Monday, January 9, 2012


So. D&D Fifth Edition is announced. Now what?

At this point, we know nothing about the actual game – it’s way too early in development – but its design process sure looks interesting. They want feedback from the community, and will start an open playtest sometime this spring. I definitely intend to participate, and post my opinions on the process on this blog. That said… I don’t really know if I’ll make the switch to the new game.

As you may have guessed by now, I’m in love with D&D 4E. It is by no means a perfect game (I wouldn’t be able to write as much about how to fix it, if it were!), but it is the closest thing I’ve found. It has an amazing tactical combat system, a solid rules framework, and requires an extremely low amount of effort from the DM. It has been a live game with regular updates, fixing most of the broken stuff, and overall polishing the engine. It is quite easy to generate house rules and new content for it. And it’s FUN.

- **SUPPLIED RECORDS**
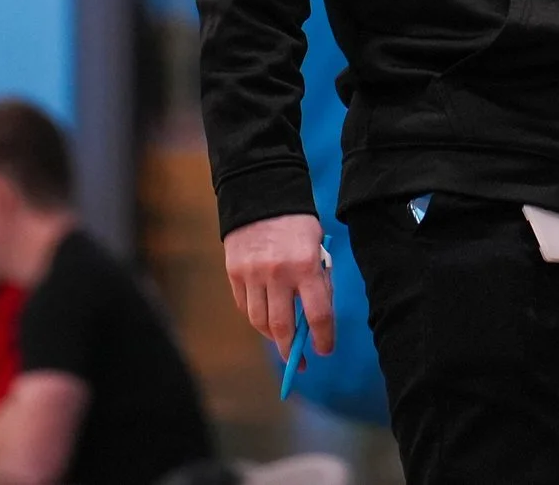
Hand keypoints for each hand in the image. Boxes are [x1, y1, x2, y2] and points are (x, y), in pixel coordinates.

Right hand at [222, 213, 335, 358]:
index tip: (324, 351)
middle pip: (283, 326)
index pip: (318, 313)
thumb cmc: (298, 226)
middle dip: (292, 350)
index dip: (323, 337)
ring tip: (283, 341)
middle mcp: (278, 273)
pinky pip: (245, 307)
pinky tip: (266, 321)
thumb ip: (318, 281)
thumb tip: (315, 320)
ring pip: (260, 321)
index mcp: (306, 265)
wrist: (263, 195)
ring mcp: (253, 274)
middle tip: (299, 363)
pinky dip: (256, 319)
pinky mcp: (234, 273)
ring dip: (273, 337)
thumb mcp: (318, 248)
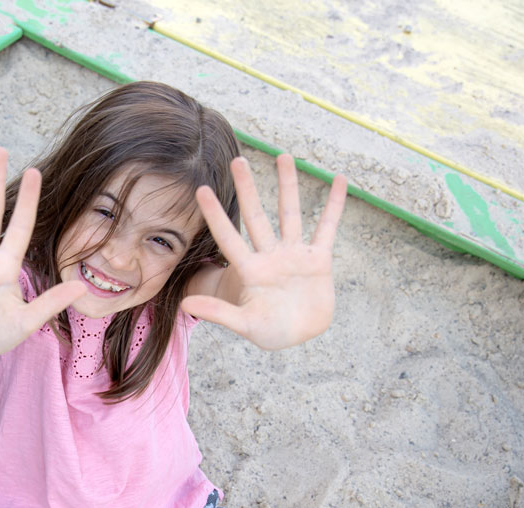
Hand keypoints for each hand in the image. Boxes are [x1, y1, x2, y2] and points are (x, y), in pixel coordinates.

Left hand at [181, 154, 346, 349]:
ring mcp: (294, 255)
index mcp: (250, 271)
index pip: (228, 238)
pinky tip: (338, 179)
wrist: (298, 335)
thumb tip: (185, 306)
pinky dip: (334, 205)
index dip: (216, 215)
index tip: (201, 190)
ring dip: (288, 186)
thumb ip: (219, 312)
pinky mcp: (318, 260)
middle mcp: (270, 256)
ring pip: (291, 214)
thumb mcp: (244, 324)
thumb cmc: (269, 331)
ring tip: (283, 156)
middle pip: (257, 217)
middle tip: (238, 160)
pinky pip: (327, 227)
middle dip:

- **WORK TASK**
Reproduce the full D&D post word for word. The items come from a separate source, unrelated to the D&D post.

- **ANSWER BOX**
Monday, January 9, 2012


So. D&D Fifth Edition is announced. Now what?

At this point, we know nothing about the actual game – it’s way too early in development – but its design process sure looks interesting. They want feedback from the community, and will start an open playtest sometime this spring. I definitely intend to participate, and post my opinions on the process on this blog. That said… I don’t really know if I’ll make the switch to the new game.

As you may have guessed by now, I’m in love with D&D 4E. It is by no means a perfect game (I wouldn’t be able to write as much about how to fix it, if it were!), but it is the closest thing I’ve found. It has an amazing tactical combat system, a solid rules framework, and requires an extremely low amount of effort from the DM. It has been a live game with regular updates, fixing most of the broken stuff, and overall polishing the engine. It is quite easy to generate house rules and new content for it. And it’s FUN.